Why isn't $f(x)=\sqrt{2-x}$ reflected across the y-axis?

Question

If I try to graph this function, it does not appear to reflect across the y-axis when it comes time to do the reflection. Rather, it is reflected around the point where the function begins on the graph.

Here is what I tried: $$\sqrt{2-x}=\sqrt{-(x-2)}$$ This makes it easier to graph the transformations:

Root function ($f(x)=\sqrt{x}$):

With the right horizontal shift ($f(x)=\sqrt{x-2}$):

With a horizontal reflection ($f(x)=\sqrt{-(x-2)}$):

This is the part I'm confused about. Why doesn't it reflect across the y-axis?

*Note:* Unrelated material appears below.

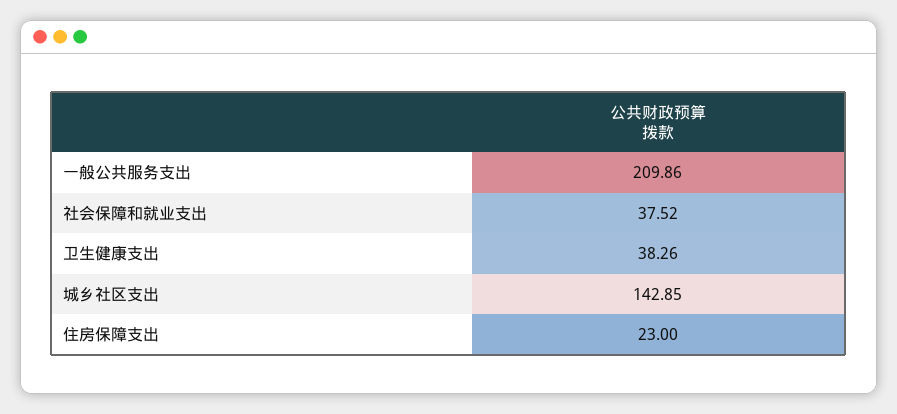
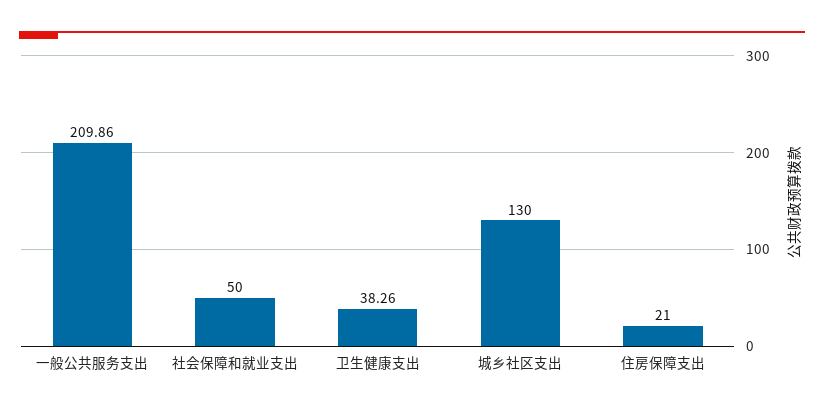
社会保障和就业支出: 37.52 -> 50
城乡社区支出: 142.85 -> 130
住房保障支出: 23 -> 21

I would expect the final graph to look like this:

Answer 1

As you observed that $f(2-x) = f\big(-(x-2)\big)$. Since $$ f(x) \quad \stackrel{(1)}{\longrightarrow} \quad f(-x) \quad \stackrel{(2)}{\longrightarrow} \quad f\big(-(x-2)\big), $$ we can obtain $f(2-x)$ from $f(x)$ by transformations that correspond to (1) and (2), where

(1) is reflection across the $y$-axis;

(2) is translation to the right by $2$ units.

Answer 2

When it comes to combining transformations, you should think of it as a replacement procedure. Shifting two units to the right means replacing $x$ with $x - 2$. A reflection over the $y$-axis means replacing $x$ with $-x$. So if we apply these transformations in the given order, then we would get $y = f(-x - 2) = \sqrt{-x - 2}$.

On the other hand, the function $y = f(-(x - 2))$ suggests that we applied the two transformations in reverse order. That is, we first reflected the function over the $y$-axis, then shifted the resulting graph two units to the right. Since expanding yields $y = f(-x + 2)$, notice that this is equivalent to first shifting the original graph two units to the left, then reflecting over the $y$-axis.